Atlanta Hawks General Manager Danny Ferry will take an indefinite leave of absence, effective immediately.
Hawks CEO Steve Koonin released a statement Friday afternoon, detailing Ferry’s departure.
While Koonin says the Hawks’ recent issues relating to race are deeply troubling, at the heart of the dispute is a disagreement amongst owners.
He says the team plans to hire a Chief Diversity Officer, and continue meeting with leaders in the community to build a better and stronger organization.
" I am deeply saddened and embarrassed that this has put a blemish on our team and our city. We should build bridges through basketball, not divide our community or serve as a source of pain."
Ferry also released a statement expressing his remorse.
"No words can adequately describe my remorse for the hurt that I have caused many people through the statements I repeated, most importantly Luol Deng. I apologize to Luol and I apologize to all that I have offended. As I have said, while these were not my words, I deeply regret repeating them.”
Ferry recently came under fire for racist comments he made about current Miami heat player Luol Deng during a conference call with team owners.
Investigation into the comments sparked a chain of events revealing an 2012 email team co-owner Bruce Levenson sent to Ferry and other team owners, citing the team’s lack of season ticket sales and poor game-day attendance on the Hawk’s predominantly black fan base.
In the email, which Levenson said he self-reported, he also denounced comments from “southern whites” who said they didn’t attend Hawks games due to the dangerous area around Philips Arena as “racist garbage.”
Levenson apologized for the email Sunday, saying he plans to sell his share of the team.
Read Hawks CEO Steve Koonin's full statement below:
“This afternoon, Danny Ferry requested, and I have approved, taking an indefinite leave of absence, effective immediately. This has been an incredibly difficult time for him and his family and it is my hope that this time away from the Hawks organization allows him the privacy he needs to listen to the community, to learn about his mistakes, and to begin the long process of personal healing. As a human being, manager and friend, I wish him well as he undergoes this process.

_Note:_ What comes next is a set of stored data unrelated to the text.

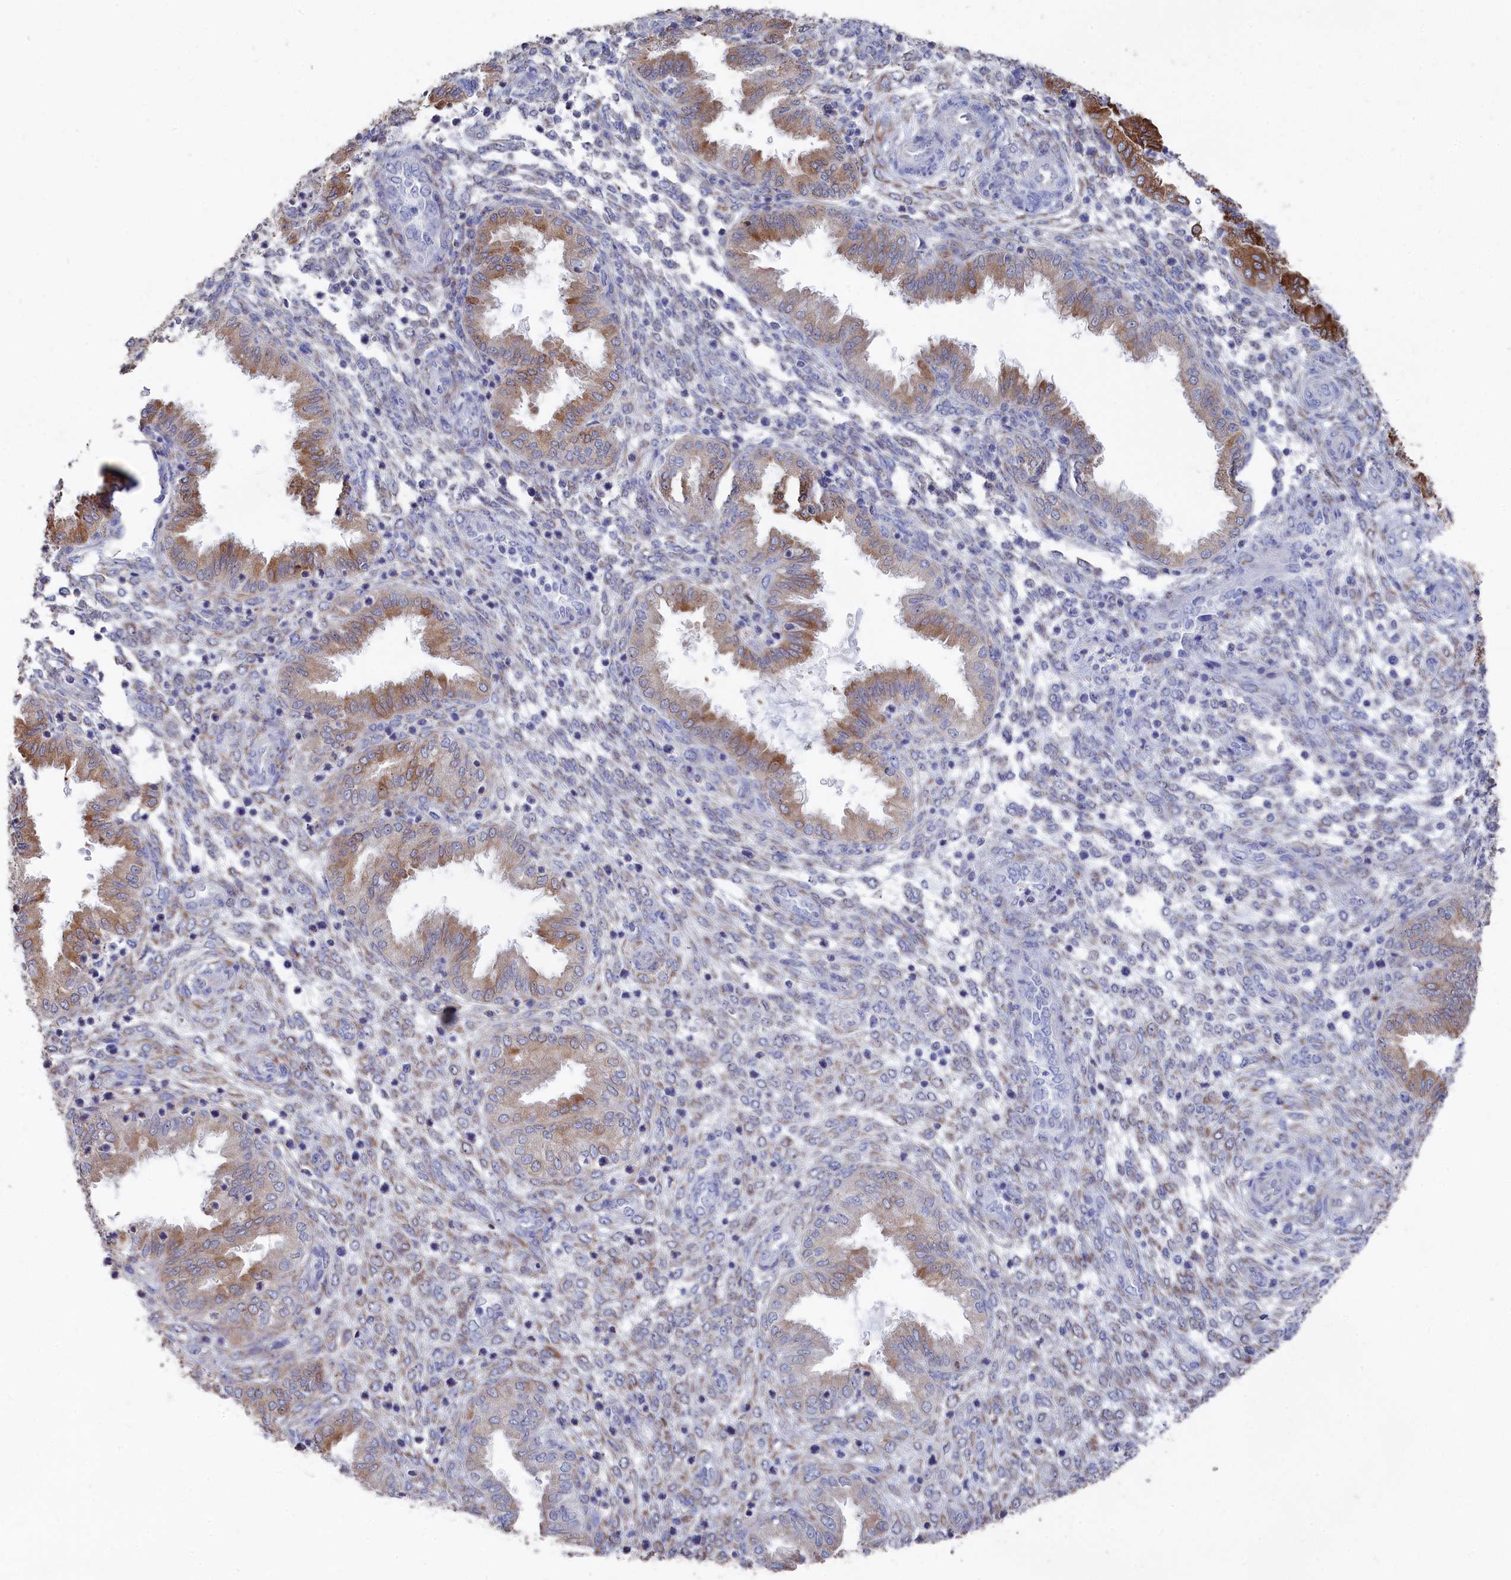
{"staining": {"intensity": "moderate", "quantity": "<25%", "location": "cytoplasmic/membranous"}, "tissue": "endometrium", "cell_type": "Cells in endometrial stroma", "image_type": "normal", "snomed": [{"axis": "morphology", "description": "Normal tissue, NOS"}, {"axis": "topography", "description": "Endometrium"}], "caption": "Immunohistochemical staining of unremarkable human endometrium shows low levels of moderate cytoplasmic/membranous positivity in approximately <25% of cells in endometrial stroma.", "gene": "SEMG2", "patient": {"sex": "female", "age": 33}}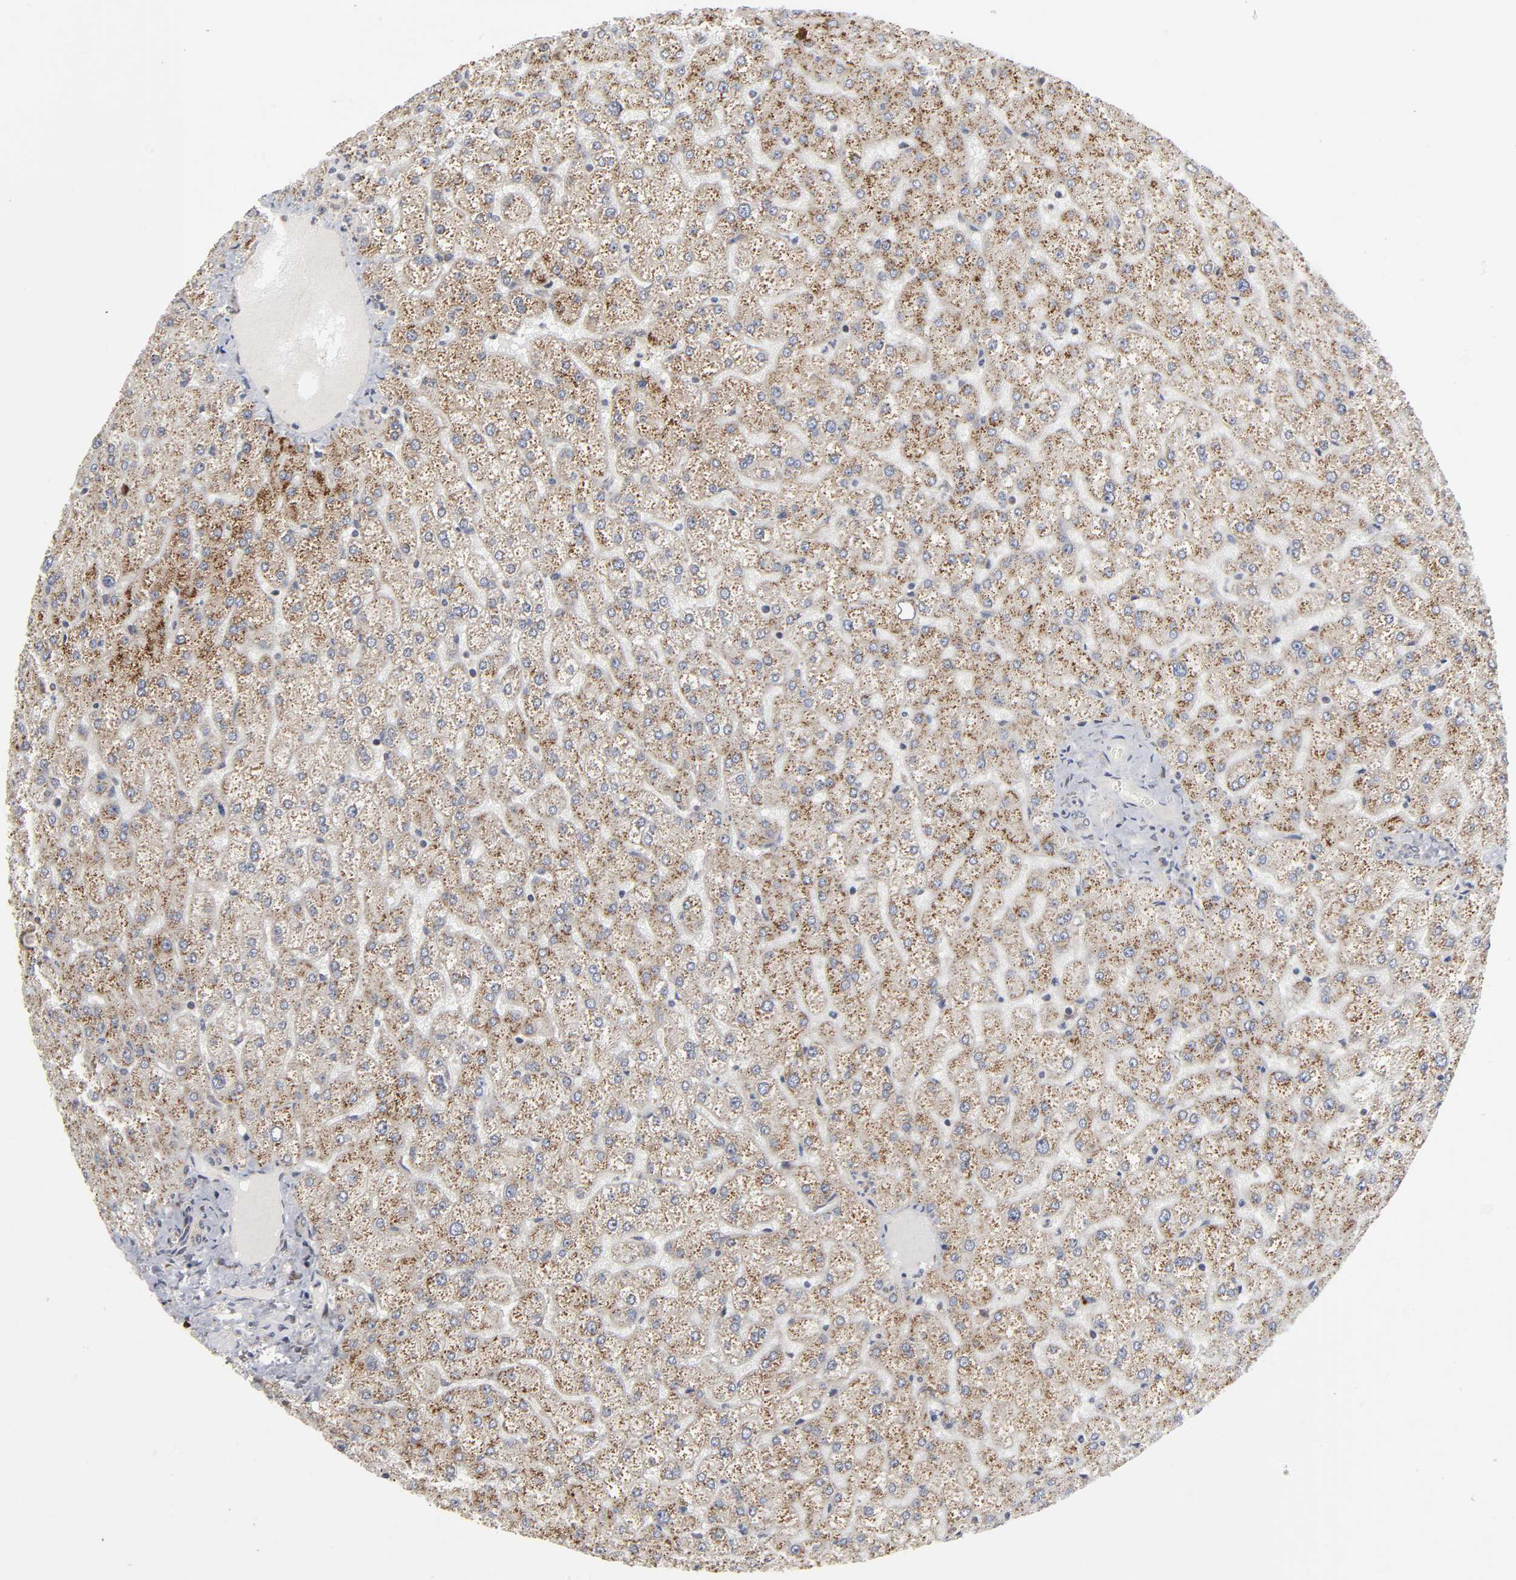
{"staining": {"intensity": "weak", "quantity": ">75%", "location": "cytoplasmic/membranous"}, "tissue": "liver", "cell_type": "Cholangiocytes", "image_type": "normal", "snomed": [{"axis": "morphology", "description": "Normal tissue, NOS"}, {"axis": "topography", "description": "Liver"}], "caption": "Liver was stained to show a protein in brown. There is low levels of weak cytoplasmic/membranous staining in approximately >75% of cholangiocytes. Immunohistochemistry stains the protein in brown and the nuclei are stained blue.", "gene": "SLC30A9", "patient": {"sex": "female", "age": 32}}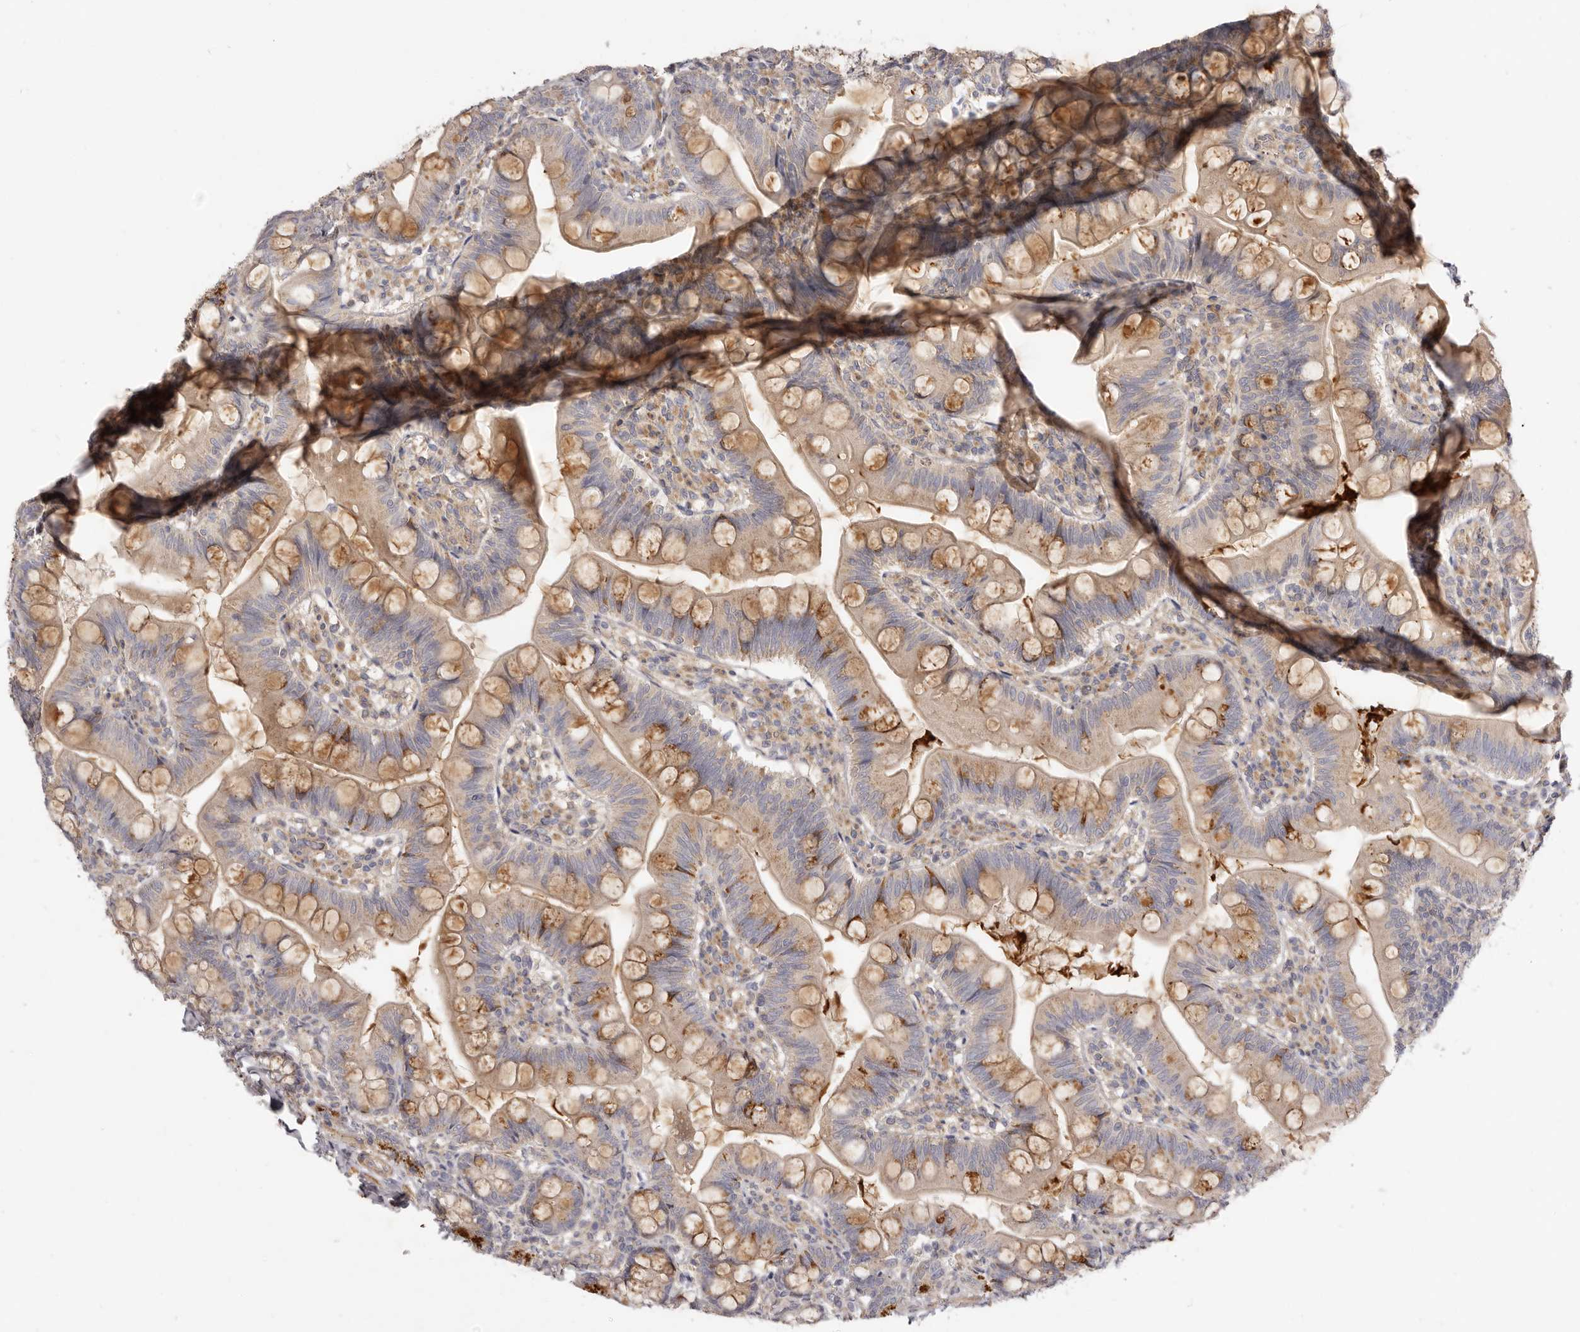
{"staining": {"intensity": "strong", "quantity": "<25%", "location": "cytoplasmic/membranous"}, "tissue": "small intestine", "cell_type": "Glandular cells", "image_type": "normal", "snomed": [{"axis": "morphology", "description": "Normal tissue, NOS"}, {"axis": "topography", "description": "Small intestine"}], "caption": "Approximately <25% of glandular cells in benign small intestine demonstrate strong cytoplasmic/membranous protein expression as visualized by brown immunohistochemical staining.", "gene": "ADAMTS9", "patient": {"sex": "male", "age": 7}}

While the issues related to race are deeply troubling, at the heart of this dispute is an unfortunate disagreement amongst owners. That said, we have taken several steps to address what we can do as an organization to be better and stronger, including working with a diversity consultant to examine us and to train us to ensure something like this never happens again, we are committed to hiring a Chief Diversity Officer, and we have and will continue to meet with community leaders in an ongoing way to ensure our values reflect the community in which we play and work. The process of selling the team, which is to remain in Atlanta, is already underway.
Effective immediately, our Head Coach, Mike Budenholzer, will assume oversight of the basketball operations department. He will report directly to me.
I am deeply saddened and embarrassed that this has put a blemish on our team and our city, which has always been a diverse community with a history of coming together as one. We should build bridges through basketball, not divide our community or serve as a source of pain.”